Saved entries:
···
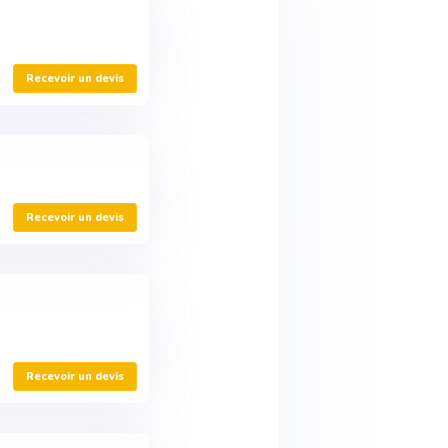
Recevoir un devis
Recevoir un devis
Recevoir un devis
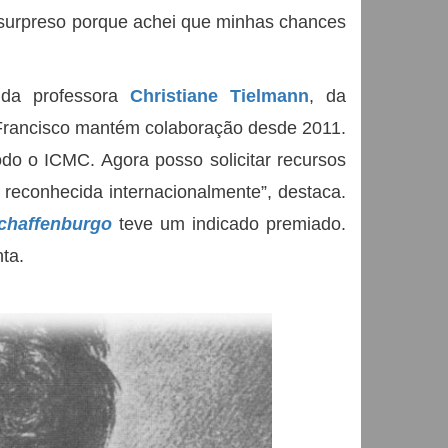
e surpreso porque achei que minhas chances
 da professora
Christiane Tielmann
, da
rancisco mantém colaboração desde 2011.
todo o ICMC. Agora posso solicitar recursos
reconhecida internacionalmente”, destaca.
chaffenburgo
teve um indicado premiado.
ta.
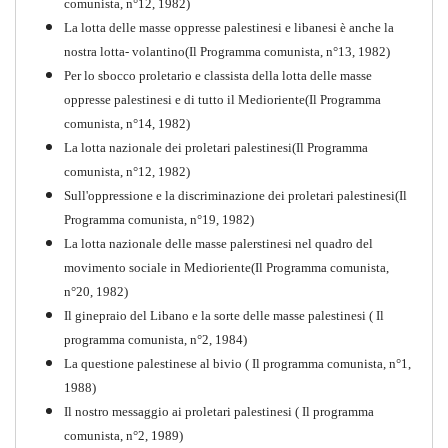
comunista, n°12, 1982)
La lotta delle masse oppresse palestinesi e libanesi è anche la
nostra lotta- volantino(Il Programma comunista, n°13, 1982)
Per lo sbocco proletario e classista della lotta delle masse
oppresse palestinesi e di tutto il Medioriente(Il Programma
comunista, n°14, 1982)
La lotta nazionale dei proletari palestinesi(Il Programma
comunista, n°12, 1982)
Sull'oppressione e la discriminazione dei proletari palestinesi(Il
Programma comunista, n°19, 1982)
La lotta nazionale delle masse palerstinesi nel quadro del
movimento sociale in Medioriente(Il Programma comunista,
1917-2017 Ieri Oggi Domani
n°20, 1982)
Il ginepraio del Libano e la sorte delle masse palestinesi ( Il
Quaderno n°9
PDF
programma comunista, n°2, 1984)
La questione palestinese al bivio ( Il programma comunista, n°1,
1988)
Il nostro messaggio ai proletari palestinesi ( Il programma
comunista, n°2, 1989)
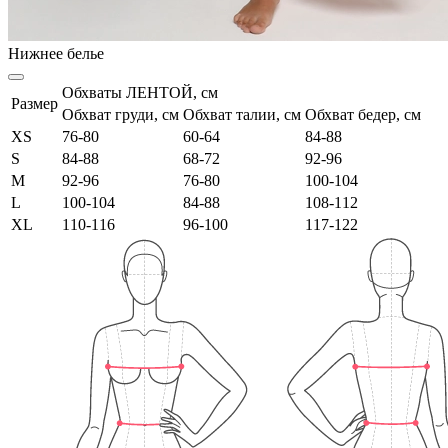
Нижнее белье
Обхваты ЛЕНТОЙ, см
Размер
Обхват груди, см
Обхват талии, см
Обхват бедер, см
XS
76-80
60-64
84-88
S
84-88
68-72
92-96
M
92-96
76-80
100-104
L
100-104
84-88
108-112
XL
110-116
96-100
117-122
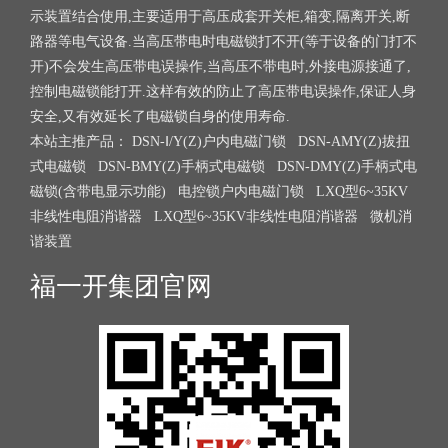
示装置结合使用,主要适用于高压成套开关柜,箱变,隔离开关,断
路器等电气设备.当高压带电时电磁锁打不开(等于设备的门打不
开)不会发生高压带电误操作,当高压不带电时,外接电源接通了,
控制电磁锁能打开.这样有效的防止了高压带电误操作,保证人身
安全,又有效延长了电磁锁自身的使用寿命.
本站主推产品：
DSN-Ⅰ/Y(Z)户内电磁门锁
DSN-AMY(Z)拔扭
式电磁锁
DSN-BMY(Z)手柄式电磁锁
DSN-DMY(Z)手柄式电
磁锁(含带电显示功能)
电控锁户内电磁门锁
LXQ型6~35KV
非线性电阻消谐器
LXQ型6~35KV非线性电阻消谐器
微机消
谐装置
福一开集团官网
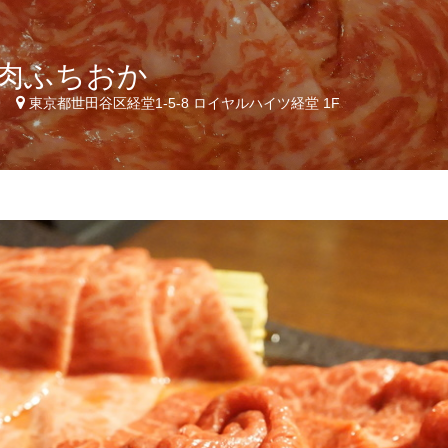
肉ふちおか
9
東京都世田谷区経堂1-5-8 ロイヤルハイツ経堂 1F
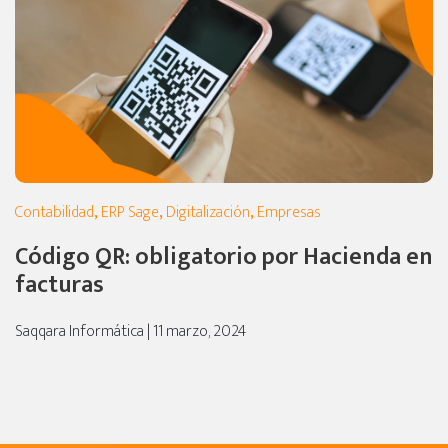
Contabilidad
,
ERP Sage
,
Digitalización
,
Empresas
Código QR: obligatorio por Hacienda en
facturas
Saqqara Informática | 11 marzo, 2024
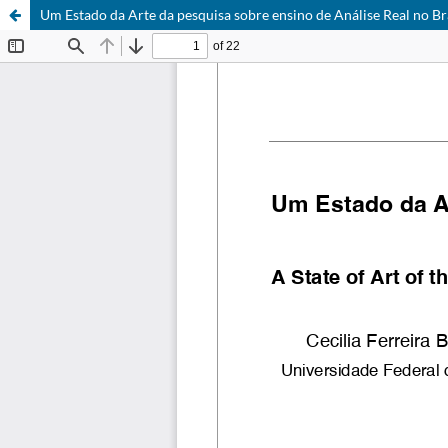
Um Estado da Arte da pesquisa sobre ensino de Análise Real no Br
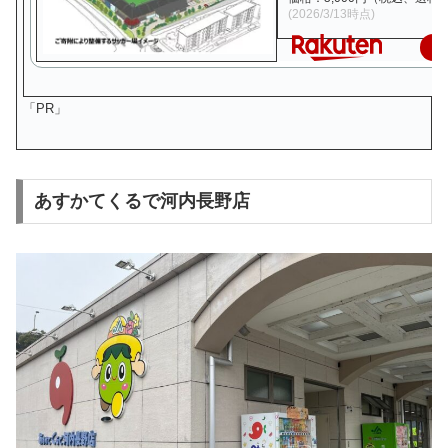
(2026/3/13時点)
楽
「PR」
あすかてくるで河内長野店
···
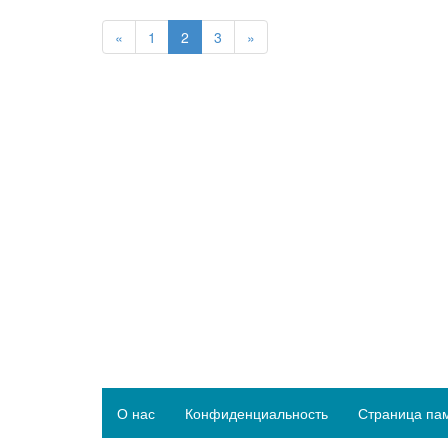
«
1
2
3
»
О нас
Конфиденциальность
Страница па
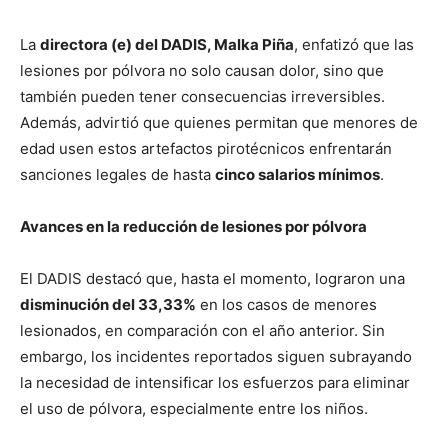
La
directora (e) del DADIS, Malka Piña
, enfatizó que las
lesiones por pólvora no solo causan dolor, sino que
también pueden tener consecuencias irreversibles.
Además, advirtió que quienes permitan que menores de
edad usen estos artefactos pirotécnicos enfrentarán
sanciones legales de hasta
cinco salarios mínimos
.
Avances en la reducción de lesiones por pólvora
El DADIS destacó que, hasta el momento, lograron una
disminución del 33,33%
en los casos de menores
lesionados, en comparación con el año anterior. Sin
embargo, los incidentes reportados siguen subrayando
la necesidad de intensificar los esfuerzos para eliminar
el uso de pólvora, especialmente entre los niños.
···
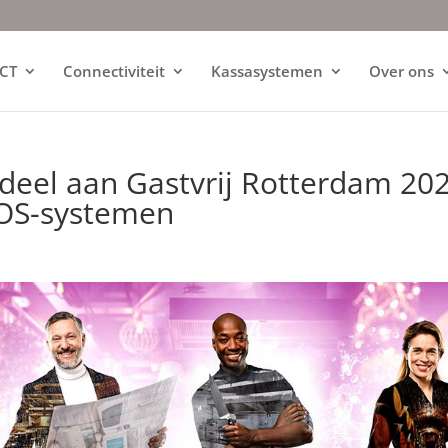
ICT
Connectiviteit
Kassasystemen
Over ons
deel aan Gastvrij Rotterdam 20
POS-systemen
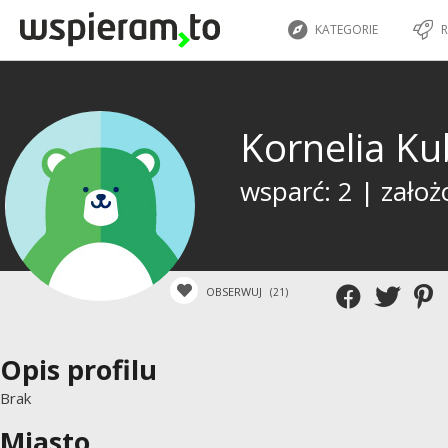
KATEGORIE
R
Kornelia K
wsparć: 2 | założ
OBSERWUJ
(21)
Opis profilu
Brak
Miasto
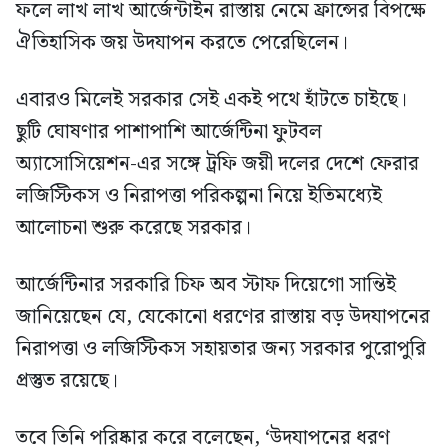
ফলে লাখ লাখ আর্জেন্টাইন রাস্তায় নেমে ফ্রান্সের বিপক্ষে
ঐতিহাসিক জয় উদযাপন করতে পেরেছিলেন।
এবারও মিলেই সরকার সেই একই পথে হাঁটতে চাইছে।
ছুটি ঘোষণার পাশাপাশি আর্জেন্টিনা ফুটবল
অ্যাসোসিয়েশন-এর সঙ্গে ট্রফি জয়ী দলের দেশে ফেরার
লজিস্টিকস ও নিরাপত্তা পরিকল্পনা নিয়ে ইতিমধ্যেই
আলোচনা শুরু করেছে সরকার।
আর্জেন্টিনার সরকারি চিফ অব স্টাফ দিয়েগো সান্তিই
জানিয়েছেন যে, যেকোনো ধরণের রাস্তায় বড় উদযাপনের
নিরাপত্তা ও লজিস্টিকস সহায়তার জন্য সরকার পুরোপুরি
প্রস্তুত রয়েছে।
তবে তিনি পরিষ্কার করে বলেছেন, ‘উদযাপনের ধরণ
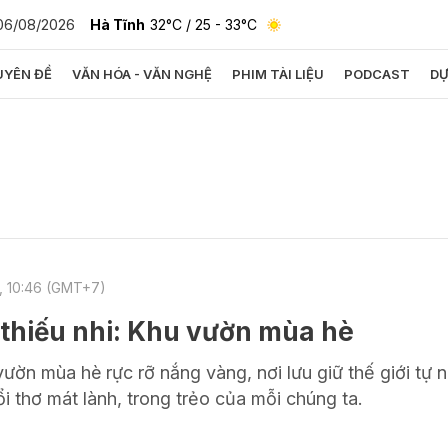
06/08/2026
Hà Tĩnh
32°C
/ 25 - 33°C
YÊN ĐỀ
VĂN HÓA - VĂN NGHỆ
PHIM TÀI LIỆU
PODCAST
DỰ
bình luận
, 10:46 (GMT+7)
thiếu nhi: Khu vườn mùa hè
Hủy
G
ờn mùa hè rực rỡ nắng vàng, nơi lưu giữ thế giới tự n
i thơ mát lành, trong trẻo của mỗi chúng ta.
···
Task objective: What must be returned is a bare number, the count of lines in the entries holding the string "lotta".

Written reply: 5